= Laythi school =

Legal school in Sunni Islam

The Laythi school (المذهب الليثي) was an 8th-century religious law school of Fiqh within Sunni Islam whose Imam was Al-Layth ibn Sa'd. One of known characteristics of al-Layth jurisprudence was his rejection towards Maliki usage of Madina custom as an independent source of law.

== History ==
Al-Layth ibn Sa'd was born in Egypt of Persian parentage in the year 716. After an extensive study of all the then-known areas of Islamic learning, al-Layth became Egypt's major scholar. He was a contemporary of both Imam Abu Hanifa and Imam Malik. He debated with the latter on various points of Fiqh, including his rejection of Malik's inclusion of the Medina custom as an independent source of Fiqh.

== Disappearance ==
Al-Layth's school disappeared shortly after his death in 791 for three key reasons.
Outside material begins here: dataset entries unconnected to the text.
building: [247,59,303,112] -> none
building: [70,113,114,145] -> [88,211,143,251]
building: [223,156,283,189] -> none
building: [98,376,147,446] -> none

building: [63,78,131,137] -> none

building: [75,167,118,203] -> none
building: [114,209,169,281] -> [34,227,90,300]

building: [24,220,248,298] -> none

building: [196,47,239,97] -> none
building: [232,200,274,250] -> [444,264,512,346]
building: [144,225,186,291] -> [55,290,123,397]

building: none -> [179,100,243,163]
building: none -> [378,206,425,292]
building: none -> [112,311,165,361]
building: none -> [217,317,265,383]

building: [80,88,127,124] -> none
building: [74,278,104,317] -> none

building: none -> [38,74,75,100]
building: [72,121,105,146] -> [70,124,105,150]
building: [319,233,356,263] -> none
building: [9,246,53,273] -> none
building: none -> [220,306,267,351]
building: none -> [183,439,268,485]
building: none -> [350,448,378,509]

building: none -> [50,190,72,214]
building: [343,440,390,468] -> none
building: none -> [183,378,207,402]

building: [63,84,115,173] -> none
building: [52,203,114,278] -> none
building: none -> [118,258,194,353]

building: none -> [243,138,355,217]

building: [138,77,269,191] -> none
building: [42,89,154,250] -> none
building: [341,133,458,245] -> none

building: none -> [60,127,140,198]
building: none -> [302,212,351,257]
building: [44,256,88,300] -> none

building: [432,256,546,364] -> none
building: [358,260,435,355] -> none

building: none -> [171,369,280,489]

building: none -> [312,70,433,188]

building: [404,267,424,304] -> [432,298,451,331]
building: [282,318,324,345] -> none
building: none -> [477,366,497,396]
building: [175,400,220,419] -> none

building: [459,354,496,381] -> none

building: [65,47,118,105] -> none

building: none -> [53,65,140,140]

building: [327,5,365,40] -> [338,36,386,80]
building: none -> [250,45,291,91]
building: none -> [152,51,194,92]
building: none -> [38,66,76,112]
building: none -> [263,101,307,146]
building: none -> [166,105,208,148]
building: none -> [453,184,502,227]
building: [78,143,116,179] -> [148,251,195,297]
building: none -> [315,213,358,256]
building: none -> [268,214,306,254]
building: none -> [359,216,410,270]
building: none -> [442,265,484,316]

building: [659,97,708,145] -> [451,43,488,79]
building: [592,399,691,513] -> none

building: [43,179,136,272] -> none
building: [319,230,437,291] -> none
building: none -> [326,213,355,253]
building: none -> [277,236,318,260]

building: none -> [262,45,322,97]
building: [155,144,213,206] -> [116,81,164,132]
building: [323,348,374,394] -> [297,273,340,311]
The first is that he neither compiled, dictated, nor instructed his followers to record his legal opinions and their proofs, so little remains from his school beyond a few references in early books of comparative Fiqh. The second reason is that Al-Layth had few students, none of whom became outstanding jurists, so the school was not popularized. The final reason is that Imam Al-Shafi'i settled in Egypt soon after Al-Layth's death, and so the Shafi'i school quickly displaced the Laythi school.